**文档:**
融合 Softmax¶

在本教程中，您将编写一个融合的 Softmax 操作，它比 PyTorch 的原生操作显著更快，适用于一类特定的矩阵：即其行可以适应 GPU SRAM 的矩阵。

通过本教程，您将了解到

内核融合对带宽受限操作的益处。
Triton 中的规约运算符。

动机¶

用于逐元素相加的自定义 GPU 内核在教育上很有价值，但在实践中作用不大。我们不妨考虑一个简单的（数值稳定化的）Softmax 操作。

import torch

import triton
import triton.language as tl
from triton.runtime import driver

DEVICE = triton.runtime.driver.active.get_active_torch_device()


def is_hip():
    return triton.runtime.driver.active.get_current_target().backend == "hip"


def is_cdna():
    return is_hip() and triton.runtime.driver.active.get_current_target().arch in ('gfx940', 'gfx941', 'gfx942',
                                                                                   'gfx90a', 'gfx908')


def naive_softmax(x):
    """Compute row-wise softmax of X using native pytorch

    We subtract the maximum element in order to avoid overflows. Softmax is invariant to
    this shift.
    """
    # read  MN elements ; write M  elements
    x_max = x.max(dim=1)[0]
    # read MN + M elements ; write MN elements
    z = x - x_max[:, None]
    # read  MN elements ; write MN elements
    numerator = torch.exp(z)

**所给条目:**

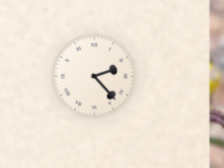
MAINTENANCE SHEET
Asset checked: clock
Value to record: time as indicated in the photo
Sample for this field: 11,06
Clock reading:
2,23
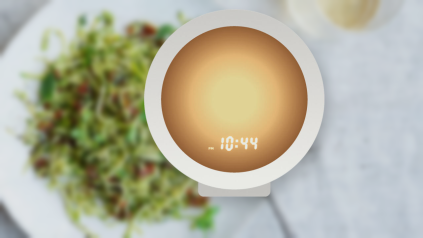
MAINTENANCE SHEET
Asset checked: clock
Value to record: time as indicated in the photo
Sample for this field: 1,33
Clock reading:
10,44
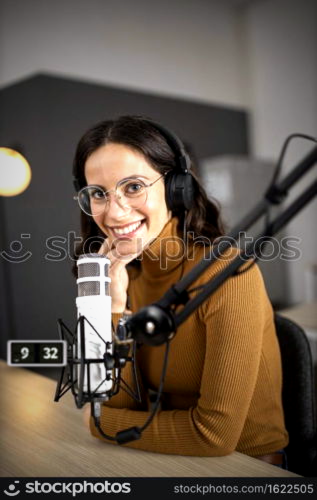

**题目 A:** 请将文档中从“Triton 中的规约运算符。”到“DEVICE = triton.runtime.driver.active.get_active_torch_device()”的那一段原样重写一遍。
**题目 B:** 判断下列陈述是否与文档相符，逐条回答“是”或“否”，并一字不差地引出文档中起决定作用的原话。(i) 该融合 Softmax 操作适用于行能放进 GPU SRAM 的矩阵。(ii) 用于逐元素相加的自定义 GPU 内核在实践中作用很大。(iii) naive_softmax 减去最大元素是为了避免溢出。

**正确答案 A:**
Triton 中的规约运算符。

动机¶

用于逐元素相加的自定义 GPU 内核在教育上很有价值，但在实践中作用不大。我们不妨考虑一个简单的（数值稳定化的）Softmax 操作。

import torch

import triton
import triton.language as tl
from triton.runtime import driver

DEVICE = triton.runtime.driver.active.get_active_torch_device()

**正确答案 B:**
(i) 是：“适用于一类特定的矩阵：即其行可以适应 GPU SRAM 的矩阵”
(ii) 否：“在教育上很有价值，但在实践中作用不大”
(iii) 是：“We subtract the maximum element in order to avoid overflows.”